Однако Клер отдавала себе отчет в том, что на самом деле раздражает ее вовсе не Эм. У Клер не было времени с ней познакомиться. И она ничего не знала о родителях Эм. Зато, наверное, Тайлер знал. В последние несколько месяцев Клер была так занята «Сластями Уэверли», что Тайлер взял на себя практически все родительские обязанности. Он был в курсе всех подробностей, которыми раньше занималась Клер. Домашние задания. Родительские собрания. Имена балетных и гимнастических мамаш.
У бабушки Мэри всегда находилось время вникнуть в подробности жизни внучек. Она помнила расписание уроков. Заказывала тетради, ручки, туфли и свитеры, когда сестры вырастали из старых, и все заказы доставляли точно в срок (это было еще в те времена, когда городские магазины доставляли товары на дом). Она готовила еду, ухаживала за садом, вела свой маленький бизнес с черного хода и при этом умудрялась заботиться о девочках.

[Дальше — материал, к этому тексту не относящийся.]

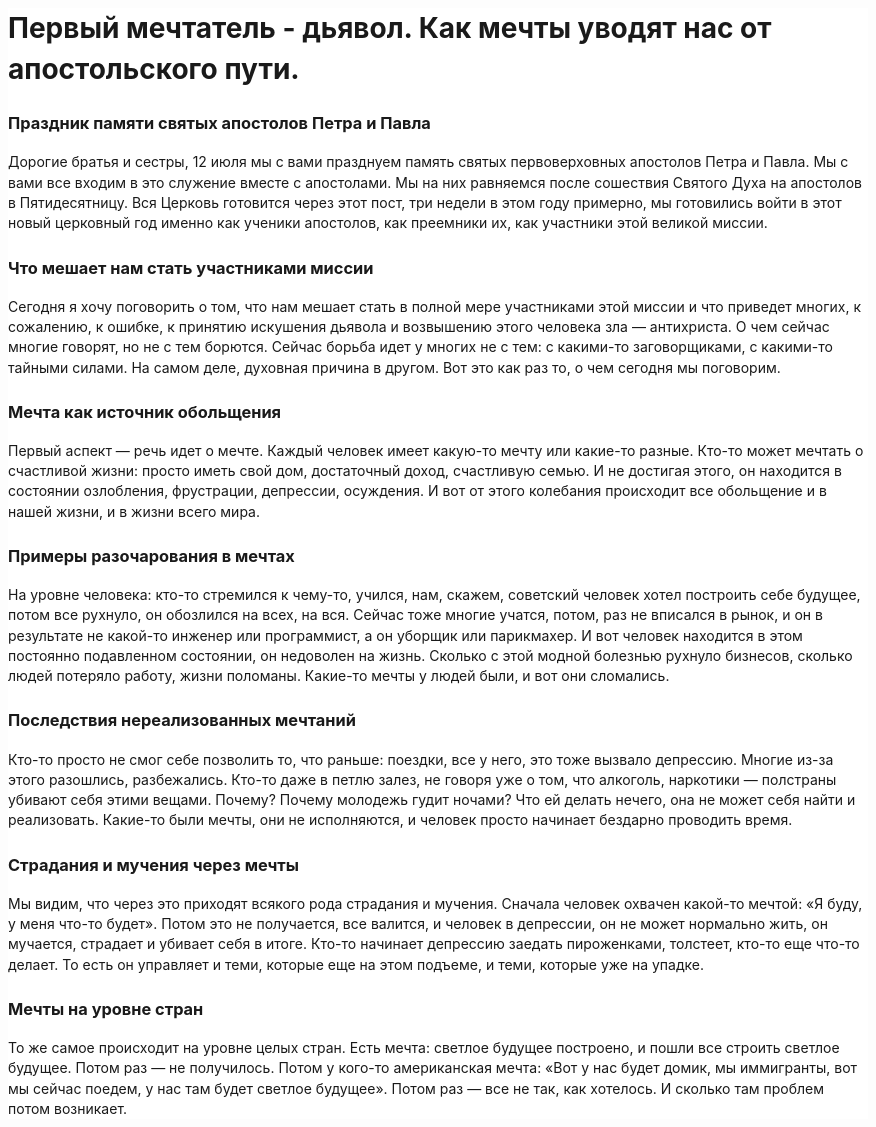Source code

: # Первый мечтатель - дьявол. Как мечты уводят нас от апостольского пути.

### Праздник памяти святых апостолов Петра и Павла  
Дорогие братья и сестры, 12 июля мы с вами празднуем память святых первоверховных апостолов Петра и Павла. Мы с вами все входим в это служение вместе с апостолами. Мы на них равняемся после сошествия Святого Духа на апостолов в Пятидесятницу. Вся Церковь готовится через этот пост, три недели в этом году примерно, мы готовились войти в этот новый церковный год именно как ученики апостолов, как преемники их, как участники этой великой миссии.

### Что мешает нам стать участниками миссии  
Сегодня я хочу поговорить о том, что нам мешает стать в полной мере участниками этой миссии и что приведет многих, к сожалению, к ошибке, к принятию искушения дьявола и возвышению этого человека зла — антихриста. О чем сейчас многие говорят, но не с тем борются. Сейчас борьба идет у многих не с тем: с какими-то заговорщиками, с какими-то тайными силами. На самом деле, духовная причина в другом. Вот это как раз то, о чем сегодня мы поговорим.

### Мечта как источник обольщения  
Первый аспект — речь идет о мечте. Каждый человек имеет какую-то мечту или какие-то разные. Кто-то может мечтать о счастливой жизни: просто иметь свой дом, достаточный доход, счастливую семью. И не достигая этого, он находится в состоянии озлобления, фрустрации, депрессии, осуждения. И вот от этого колебания происходит все обольщение и в нашей жизни, и в жизни всего мира.

### Примеры разочарования в мечтах  
На уровне человека: кто-то стремился к чему-то, учился, нам, скажем, советский человек хотел построить себе будущее, потом все рухнуло, он обозлился на всех, на вся. Сейчас тоже многие учатся, потом, раз не вписался в рынок, и он в результате не какой-то инженер или программист, а он уборщик или парикмахер. И вот человек находится в этом постоянно подавленном состоянии, он недоволен на жизнь. Сколько с этой модной болезнью рухнуло бизнесов, сколько людей потеряло работу, жизни поломаны. Какие-то мечты у людей были, и вот они сломались.

### Последствия нереализованных мечтаний  
Кто-то просто не смог себе позволить то, что раньше: поездки, все у него, это тоже вызвало депрессию. Многие из-за этого разошлись, разбежались. Кто-то даже в петлю залез, не говоря уже о том, что алкоголь, наркотики — полстраны убивают себя этими вещами. Почему? Почему молодежь гудит ночами? Что ей делать нечего, она не может себя найти и реализовать. Какие-то были мечты, они не исполняются, и человек просто начинает бездарно проводить время.

### Страдания и мучения через мечты  
Мы видим, что через это приходят всякого рода страдания и мучения. Сначала человек охвачен какой-то мечтой: «Я буду, у меня что-то будет». Потом это не получается, все валится, и человек в депрессии, он не может нормально жить, он мучается, страдает и убивает себя в итоге. Кто-то начинает депрессию заедать пироженками, толстеет, кто-то еще что-то делает. То есть он управляет и теми, которые еще на этом подъеме, и теми, которые уже на упадке.

### Мечты на уровне стран  
То же самое происходит на уровне целых стран. Есть мечта: светлое будущее построено, и пошли все строить светлое будущее. Потом раз — не получилось. Потом у кого-то американская мечта: «Вот у нас будет домик, мы иммигранты, вот мы сейчас поедем, у нас там будет светлое будущее». Потом раз — все не так, как хотелось. И сколько там проблем потом возникает.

Клер всегда считала, что бабушка Мэри не стала расширять свой бизнес, не пыталась заработать больше денег по причине своей мучительной необщительности. Теперь же она начала задаваться вопросом, не потому ли бабушка не хотела, чтобы о ее рецептах стало известно большему количеству народа, что дело было вовсе не в рецептах, дело было в загадочном образе их создательницы. Именно он пользовался спросом. Закрадывалось у нее и подозрение — только подозрение, — что, возможно, бабушка Мэри не стала расширять свой бизнес в том числе из опасения, что он помешает ей заботиться о внучках.
И это лишь усугубляло терзания Клер.
И тем не менее разве могла она сейчас пойти на попятную? Она столько сил положила на то, чтобы о ней узнали за пределами Бэскома, и теперь успех превратил ее в сороку, собирающую блестящие безделушки. Ей столько всего надо было доказать. Но будет ли этого достаточно? Сдаться, особенно теперь, когда ее одолевали сомнения, значило признать, что ее дар на самом деле всего лишь фикция, миф, зависящий от того, насколько хорошо она способна его продать.
— Эй, тебе что, нехорошо? — забеспокоилась Сидни, когда они дошли до грузовичка Генри на парковке, и Клер за все это время не проронила ни слова.
— Прости. Все в порядке, — улыбнулась Клер. — Знаешь, что мне вспомнилось вчера вечером впервые за долгое время? Инжирно-перечный хлеб. Когда я сегодня утром проснулась, я могла бы поклясться, что даже чувствую его аромат.